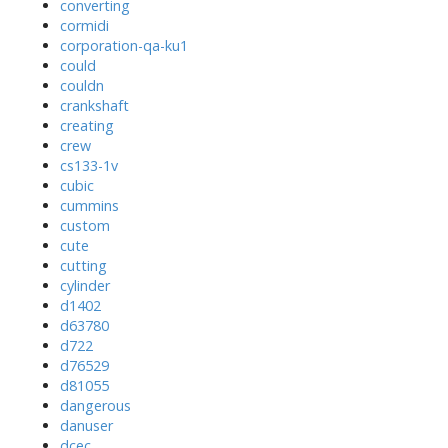
converting
cormidi
corporation-qa-ku1
could
couldn
crankshaft
creating
crew
cs133-1v
cubic
cummins
custom
cute
cutting
cylinder
d1402
d63780
d722
d76529
d81055
dangerous
danuser
dcec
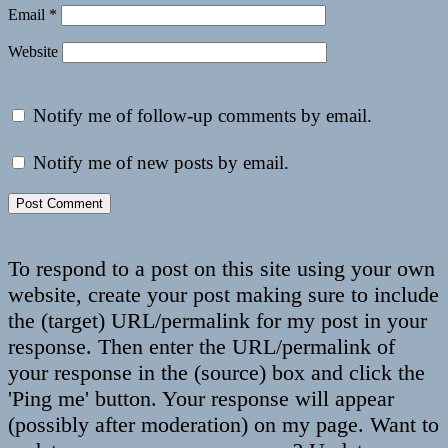
Email
*
Website
Notify me of follow-up comments by email.
Notify me of new posts by email.
To respond to a post on this site using your own
website, create your post making sure to include
the (target) URL/permalink for my post in your
response. Then enter the URL/permalink of
your response in the (source) box and click the
'Ping me' button. Your response will appear
(possibly after moderation) on my page. Want to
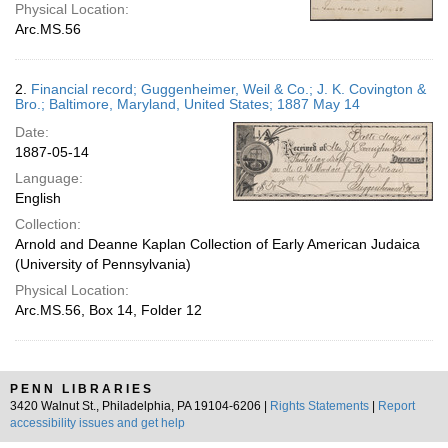
Physical Location:
Arc.MS.56
2.
Financial record; Guggenheimer, Weil & Co.; J. K. Covington &
Bro.; Baltimore, Maryland, United States; 1887 May 14
Date:
1887-05-14
Language:
English
Collection:
Arnold and Deanne Kaplan Collection of Early American Judaica
(University of Pennsylvania)
Physical Location:
Arc.MS.56, Box 14, Folder 12
PENN LIBRARIES
3420 Walnut St., Philadelphia, PA 19104-6206 |
Rights Statements
|
Report
accessibility issues and get help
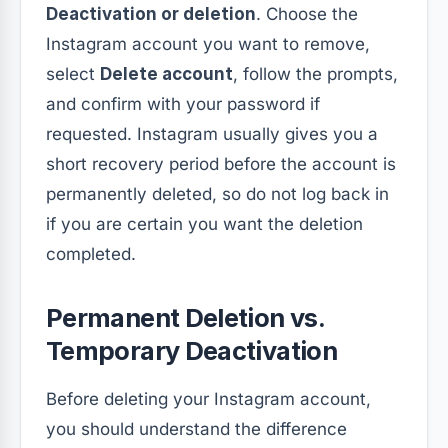
Deactivation or deletion
. Choose the
Instagram account you want to remove,
select
Delete account
, follow the prompts,
and confirm with your password if
requested. Instagram usually gives you a
short recovery period before the account is
permanently deleted, so do not log back in
if you are certain you want the deletion
completed.
Permanent Deletion vs.
Temporary Deactivation
Before deleting your Instagram account,
you should understand the difference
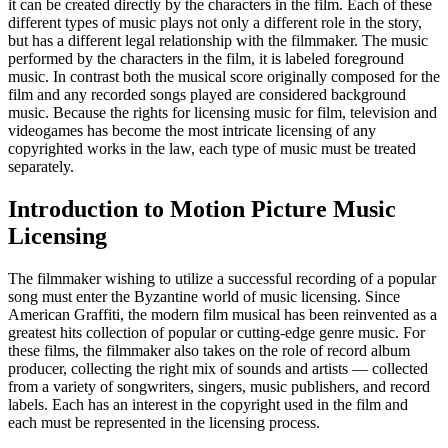
it can be created directly by the characters in the film. Each of these
different types of music plays not only a different role in the story,
but has a different legal relationship with the filmmaker. The music
performed by the characters in the film, it is labeled foreground
music. In contrast both the musical score originally composed for the
film and any recorded songs played are considered background
music. Because the rights for licensing music for film, television and
videogames has become the most intricate licensing of any
copyrighted works in the law, each type of music must be treated
separately.
Introduction to Motion Picture Music
Licensing
The filmmaker wishing to utilize a successful recording of a popular
song must enter the Byzantine world of music licensing. Since
American Graffiti, the modern film musical has been reinvented as a
greatest hits collection of popular or cutting-edge genre music. For
these films, the filmmaker also takes on the role of record album
producer, collecting the right mix of sounds and artists — collected
from a variety of songwriters, singers, music publishers, and record
labels. Each has an interest in the copyright used in the film and
each must be represented in the licensing process.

#### Assignment:
Each line of the entries above that includes "popular" counts once; state how many such lines there are, with the number as the only answer.

#### Problem solution:
2